Participation Guide: NFT Time-Lock Vaults
How It Works
Deposit into the Vault:
Users can deposit funds or NFTs into either Fixed or Flexible Lock-Up Vaults.
For Fixed Lock-Up Vaults, users must also lock a Partner NFT along with their funds for a predetermined period.
For Flexible Lock-Up Vaults, users can lock their assets with more flexibility and may choose to withdraw earlier, with conditions.
Earn Yield:
While in the vault, users earn yield from:
Additional bribes from partnered protocols
Lending/LP yield generated by the assets
Emissions from the vault’s growth
Fees generated within the vault ecosystem
Trade Vault Positions:
Flexible Vaults: Users can trade their vault positions on marketplaces, offering liquidity and flexibility even during the lock-up period.
Fixed Vaults: Positions are not tradable until the lock-up period ends, ensuring the stability and structure of the vault.
Withdraw or Exit:
Users can withdraw their funds or NFTs at the end of the lock-up period for Fixed Vaults, or earlier for Flexible Vaults with the associated conditions.

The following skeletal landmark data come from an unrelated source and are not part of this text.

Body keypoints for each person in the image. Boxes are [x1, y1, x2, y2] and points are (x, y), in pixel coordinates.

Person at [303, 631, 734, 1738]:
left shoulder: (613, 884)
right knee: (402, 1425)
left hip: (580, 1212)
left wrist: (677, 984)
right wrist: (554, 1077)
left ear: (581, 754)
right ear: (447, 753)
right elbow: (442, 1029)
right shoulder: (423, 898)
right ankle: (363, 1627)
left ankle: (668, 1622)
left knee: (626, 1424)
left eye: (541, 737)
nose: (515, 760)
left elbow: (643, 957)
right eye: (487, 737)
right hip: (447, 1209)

Benefits of NFT Time Lock Vaults
For Partners:
Locked Liquidity with Low User Acquisition Cost Projects can secure long-term liquidity without needing expensive marketing campaigns or high incentives to attract users.
Additional Utility for NFTs By integrating their NFTs into the vault system, projects can offer holders new use cases beyond collectibles, increasing demand and engagement.

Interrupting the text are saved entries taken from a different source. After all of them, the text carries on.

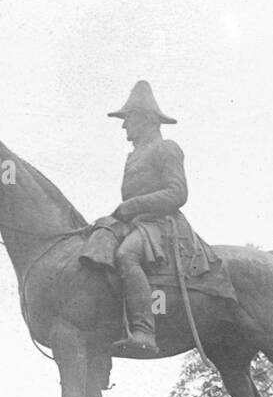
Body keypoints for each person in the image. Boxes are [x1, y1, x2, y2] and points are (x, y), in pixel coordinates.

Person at [82, 80, 219, 358]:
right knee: (98, 240)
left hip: (161, 225)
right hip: (137, 223)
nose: (124, 126)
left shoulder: (166, 148)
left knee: (126, 256)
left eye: (128, 119)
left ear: (145, 119)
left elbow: (177, 193)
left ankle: (144, 330)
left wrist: (131, 206)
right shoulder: (134, 156)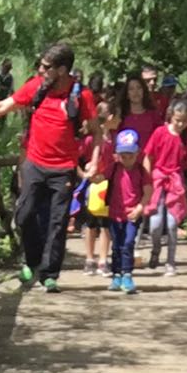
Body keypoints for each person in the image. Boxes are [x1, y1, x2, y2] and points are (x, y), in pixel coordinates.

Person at [0, 42, 97, 294]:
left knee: (58, 222)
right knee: (24, 214)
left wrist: (95, 158)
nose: (40, 69)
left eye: (46, 66)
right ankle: (34, 260)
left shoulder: (81, 95)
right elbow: (4, 106)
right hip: (35, 164)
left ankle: (49, 274)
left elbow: (96, 132)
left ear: (62, 70)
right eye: (40, 64)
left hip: (64, 168)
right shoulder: (36, 87)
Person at [143, 98, 187, 277]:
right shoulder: (160, 132)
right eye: (177, 120)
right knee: (155, 224)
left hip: (175, 183)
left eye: (184, 120)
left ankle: (171, 261)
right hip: (158, 180)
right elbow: (148, 156)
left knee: (171, 224)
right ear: (170, 116)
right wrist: (145, 181)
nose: (180, 124)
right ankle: (155, 249)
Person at [106, 129, 151, 296]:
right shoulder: (114, 168)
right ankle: (116, 275)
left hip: (132, 214)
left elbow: (148, 191)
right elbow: (100, 178)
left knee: (128, 243)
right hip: (114, 213)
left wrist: (140, 208)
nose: (126, 160)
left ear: (137, 153)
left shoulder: (141, 171)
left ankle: (127, 275)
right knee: (116, 245)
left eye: (130, 155)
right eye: (123, 156)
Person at [77, 103, 117, 277]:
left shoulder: (115, 139)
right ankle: (89, 259)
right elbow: (76, 159)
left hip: (109, 185)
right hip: (92, 187)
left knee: (106, 225)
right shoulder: (89, 140)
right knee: (90, 224)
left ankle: (103, 260)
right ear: (108, 118)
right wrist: (84, 174)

Reduces Sell Pressure on NFTs Locking NFTs in vaults prevents immediate resale, helping stabilize floor prices and reducing market volatility.

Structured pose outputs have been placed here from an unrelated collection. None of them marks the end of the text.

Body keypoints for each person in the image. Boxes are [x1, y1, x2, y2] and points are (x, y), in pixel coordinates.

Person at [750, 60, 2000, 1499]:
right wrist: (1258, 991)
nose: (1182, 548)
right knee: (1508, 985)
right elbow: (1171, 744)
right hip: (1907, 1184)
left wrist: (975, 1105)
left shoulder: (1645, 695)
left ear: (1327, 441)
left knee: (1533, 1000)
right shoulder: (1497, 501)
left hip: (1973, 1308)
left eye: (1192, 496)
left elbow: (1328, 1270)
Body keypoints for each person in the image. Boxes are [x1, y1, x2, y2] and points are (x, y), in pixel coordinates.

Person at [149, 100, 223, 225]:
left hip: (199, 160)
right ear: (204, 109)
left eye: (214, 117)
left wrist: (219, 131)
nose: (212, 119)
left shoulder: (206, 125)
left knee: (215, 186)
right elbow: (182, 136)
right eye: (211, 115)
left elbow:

Revenue Share from Vault Fees Partner projects earn a portion of the vault fees, creating an additional revenue stream beyond their primary ecosystem. This incentivizes long-term collaboration and sustainability.
For Users:
Earn Without Strict Locking Flexible vaults allow users to benefit from locked assets while keeping their positions tradable. This means users can still access liquidity if needed while earning rewards.
Multiple Yield Streams & Bribes ( Multi-Layer Yield ) Users earn from various sources, including partner bribes, lending/LP rewards, emissions, and vault-generated fees. These combined earnings not only boost returns but also increase the backing ratio of their NFT over time.
Exclusive Airdrops & Additional Rewards Vault participants gain access to special incentives, such as exclusive airdrops and perks from partnered projects, creating an extra earning layer beyond standard staking.